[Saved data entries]
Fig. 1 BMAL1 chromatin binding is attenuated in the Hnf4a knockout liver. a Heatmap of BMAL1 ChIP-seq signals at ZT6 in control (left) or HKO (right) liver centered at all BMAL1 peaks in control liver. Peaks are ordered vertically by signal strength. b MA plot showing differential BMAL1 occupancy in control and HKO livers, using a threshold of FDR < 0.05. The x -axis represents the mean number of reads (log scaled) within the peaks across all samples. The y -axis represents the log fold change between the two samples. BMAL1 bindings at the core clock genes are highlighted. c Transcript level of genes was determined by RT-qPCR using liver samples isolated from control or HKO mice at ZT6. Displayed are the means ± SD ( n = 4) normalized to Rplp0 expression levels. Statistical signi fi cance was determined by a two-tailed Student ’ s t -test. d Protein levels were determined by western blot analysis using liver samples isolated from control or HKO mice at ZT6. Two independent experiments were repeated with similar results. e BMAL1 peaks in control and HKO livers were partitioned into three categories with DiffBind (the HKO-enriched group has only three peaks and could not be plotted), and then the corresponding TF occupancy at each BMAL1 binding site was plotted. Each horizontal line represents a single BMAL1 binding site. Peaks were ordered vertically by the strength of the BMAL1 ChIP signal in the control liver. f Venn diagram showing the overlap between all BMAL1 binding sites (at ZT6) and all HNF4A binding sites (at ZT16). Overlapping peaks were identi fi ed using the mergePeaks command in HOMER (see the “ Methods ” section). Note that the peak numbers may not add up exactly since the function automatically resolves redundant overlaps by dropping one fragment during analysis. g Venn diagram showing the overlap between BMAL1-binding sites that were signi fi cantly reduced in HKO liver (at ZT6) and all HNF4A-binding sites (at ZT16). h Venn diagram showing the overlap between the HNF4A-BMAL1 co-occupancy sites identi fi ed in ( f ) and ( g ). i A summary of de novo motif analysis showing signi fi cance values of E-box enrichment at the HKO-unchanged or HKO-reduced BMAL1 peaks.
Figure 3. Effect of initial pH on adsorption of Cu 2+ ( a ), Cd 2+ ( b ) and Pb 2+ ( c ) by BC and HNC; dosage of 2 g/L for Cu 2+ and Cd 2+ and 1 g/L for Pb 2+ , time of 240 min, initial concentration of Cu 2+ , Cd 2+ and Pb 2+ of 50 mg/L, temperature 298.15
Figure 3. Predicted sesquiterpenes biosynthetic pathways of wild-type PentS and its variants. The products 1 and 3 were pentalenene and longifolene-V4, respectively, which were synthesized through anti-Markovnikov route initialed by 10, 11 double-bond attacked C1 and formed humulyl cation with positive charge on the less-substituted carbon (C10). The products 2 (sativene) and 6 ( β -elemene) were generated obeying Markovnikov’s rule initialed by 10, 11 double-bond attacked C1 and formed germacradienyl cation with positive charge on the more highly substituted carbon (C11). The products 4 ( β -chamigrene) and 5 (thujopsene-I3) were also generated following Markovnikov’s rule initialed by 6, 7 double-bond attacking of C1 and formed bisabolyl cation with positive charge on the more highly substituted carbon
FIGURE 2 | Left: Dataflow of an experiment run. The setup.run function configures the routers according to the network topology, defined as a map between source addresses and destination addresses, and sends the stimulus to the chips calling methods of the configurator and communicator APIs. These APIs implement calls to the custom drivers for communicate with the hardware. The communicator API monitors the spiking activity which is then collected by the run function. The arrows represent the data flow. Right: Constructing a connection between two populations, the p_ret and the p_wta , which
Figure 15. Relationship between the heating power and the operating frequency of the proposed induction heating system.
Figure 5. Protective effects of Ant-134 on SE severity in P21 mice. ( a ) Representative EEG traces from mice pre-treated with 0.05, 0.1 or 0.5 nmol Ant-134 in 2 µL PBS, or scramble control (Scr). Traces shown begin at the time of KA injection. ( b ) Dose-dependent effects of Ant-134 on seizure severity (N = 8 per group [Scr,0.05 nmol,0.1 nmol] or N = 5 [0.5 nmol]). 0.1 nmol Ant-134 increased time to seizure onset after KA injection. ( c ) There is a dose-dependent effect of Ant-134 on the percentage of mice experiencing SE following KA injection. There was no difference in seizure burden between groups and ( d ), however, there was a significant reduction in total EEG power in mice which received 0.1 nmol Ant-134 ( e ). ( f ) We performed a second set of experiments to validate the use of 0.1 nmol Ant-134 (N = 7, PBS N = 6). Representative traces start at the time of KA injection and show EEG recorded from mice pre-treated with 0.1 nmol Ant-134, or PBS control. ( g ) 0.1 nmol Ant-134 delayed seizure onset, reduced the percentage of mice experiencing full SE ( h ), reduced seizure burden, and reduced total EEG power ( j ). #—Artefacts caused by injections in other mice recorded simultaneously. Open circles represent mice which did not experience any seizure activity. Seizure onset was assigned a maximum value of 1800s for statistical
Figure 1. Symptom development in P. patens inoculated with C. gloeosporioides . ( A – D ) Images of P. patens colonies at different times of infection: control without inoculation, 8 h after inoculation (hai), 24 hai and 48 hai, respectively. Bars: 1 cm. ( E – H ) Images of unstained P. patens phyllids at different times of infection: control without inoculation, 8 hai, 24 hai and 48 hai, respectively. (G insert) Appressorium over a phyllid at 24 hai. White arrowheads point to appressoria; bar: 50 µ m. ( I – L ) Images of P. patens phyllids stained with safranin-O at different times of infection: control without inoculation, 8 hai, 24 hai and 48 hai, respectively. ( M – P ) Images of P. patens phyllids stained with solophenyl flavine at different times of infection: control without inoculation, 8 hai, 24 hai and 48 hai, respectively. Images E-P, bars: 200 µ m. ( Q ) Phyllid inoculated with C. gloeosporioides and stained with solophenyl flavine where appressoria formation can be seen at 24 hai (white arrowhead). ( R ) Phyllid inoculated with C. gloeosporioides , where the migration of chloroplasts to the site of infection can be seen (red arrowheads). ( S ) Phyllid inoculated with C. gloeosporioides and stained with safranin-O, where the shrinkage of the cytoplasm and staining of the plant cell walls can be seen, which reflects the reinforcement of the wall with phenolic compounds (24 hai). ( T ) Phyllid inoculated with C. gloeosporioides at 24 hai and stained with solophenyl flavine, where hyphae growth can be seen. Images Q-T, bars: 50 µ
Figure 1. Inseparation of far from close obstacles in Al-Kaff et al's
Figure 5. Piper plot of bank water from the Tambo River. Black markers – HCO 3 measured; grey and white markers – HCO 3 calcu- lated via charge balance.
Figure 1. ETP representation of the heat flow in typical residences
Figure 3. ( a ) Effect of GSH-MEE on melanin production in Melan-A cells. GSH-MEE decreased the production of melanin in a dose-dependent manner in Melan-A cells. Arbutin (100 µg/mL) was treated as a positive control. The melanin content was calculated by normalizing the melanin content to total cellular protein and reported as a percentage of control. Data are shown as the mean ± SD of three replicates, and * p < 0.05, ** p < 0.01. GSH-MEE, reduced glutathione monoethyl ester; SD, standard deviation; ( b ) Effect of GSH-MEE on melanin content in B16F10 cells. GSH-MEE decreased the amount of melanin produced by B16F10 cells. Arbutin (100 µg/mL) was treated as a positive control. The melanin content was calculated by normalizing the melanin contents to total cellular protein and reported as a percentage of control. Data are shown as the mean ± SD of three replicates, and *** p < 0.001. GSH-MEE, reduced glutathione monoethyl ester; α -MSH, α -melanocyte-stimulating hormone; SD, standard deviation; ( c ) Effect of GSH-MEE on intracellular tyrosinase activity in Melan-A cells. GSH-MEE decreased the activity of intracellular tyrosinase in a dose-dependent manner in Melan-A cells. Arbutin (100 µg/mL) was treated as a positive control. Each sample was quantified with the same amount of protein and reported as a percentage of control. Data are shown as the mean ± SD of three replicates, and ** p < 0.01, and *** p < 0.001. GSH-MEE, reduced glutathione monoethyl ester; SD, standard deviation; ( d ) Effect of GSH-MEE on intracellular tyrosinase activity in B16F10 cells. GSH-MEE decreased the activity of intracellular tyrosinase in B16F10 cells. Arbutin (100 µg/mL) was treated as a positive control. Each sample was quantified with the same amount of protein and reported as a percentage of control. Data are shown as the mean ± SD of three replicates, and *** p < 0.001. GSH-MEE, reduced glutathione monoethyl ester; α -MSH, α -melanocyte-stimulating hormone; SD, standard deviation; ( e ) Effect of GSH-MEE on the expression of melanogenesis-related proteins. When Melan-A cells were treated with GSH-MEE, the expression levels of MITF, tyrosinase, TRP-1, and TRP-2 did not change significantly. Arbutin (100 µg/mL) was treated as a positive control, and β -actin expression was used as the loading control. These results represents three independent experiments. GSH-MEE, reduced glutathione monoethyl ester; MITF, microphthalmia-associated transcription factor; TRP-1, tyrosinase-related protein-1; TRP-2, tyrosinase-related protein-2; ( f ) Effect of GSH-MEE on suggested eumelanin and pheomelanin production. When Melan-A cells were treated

* _TASK INSTRUCTIONS_: List all lines from the entries that include the word "charge".

* _RESULT OF THIS EXERCISE_:
Figure 3. Predicted sesquiterpenes biosynthetic pathways of wild-type PentS and its variants. The products 1 and 3 were pentalenene and longifolene-V4, respectively, which were synthesized through anti-Markovnikov route initialed by 10, 11 double-bond attacked C1 and formed humulyl cation with positive charge on the less-substituted carbon (C10). The products 2 (sativene) and 6 ( β -elemene) were generated obeying Markovnikov’s rule initialed by 10, 11 double-bond attacked C1 and formed germacradienyl cation with positive charge on the more highly substituted carbon (C11). The products 4 ( β -chamigrene) and 5 (thujopsene-I3) were also generated following Markovnikov’s rule initialed by 6, 7 double-bond attacking of C1 and formed bisabolyl cation with positive charge on the more highly substituted carbon
Figure 5. Piper plot of bank water from the Tambo River. Black markers – HCO 3 measured; grey and white markers – HCO 3 calcu- lated via charge balance.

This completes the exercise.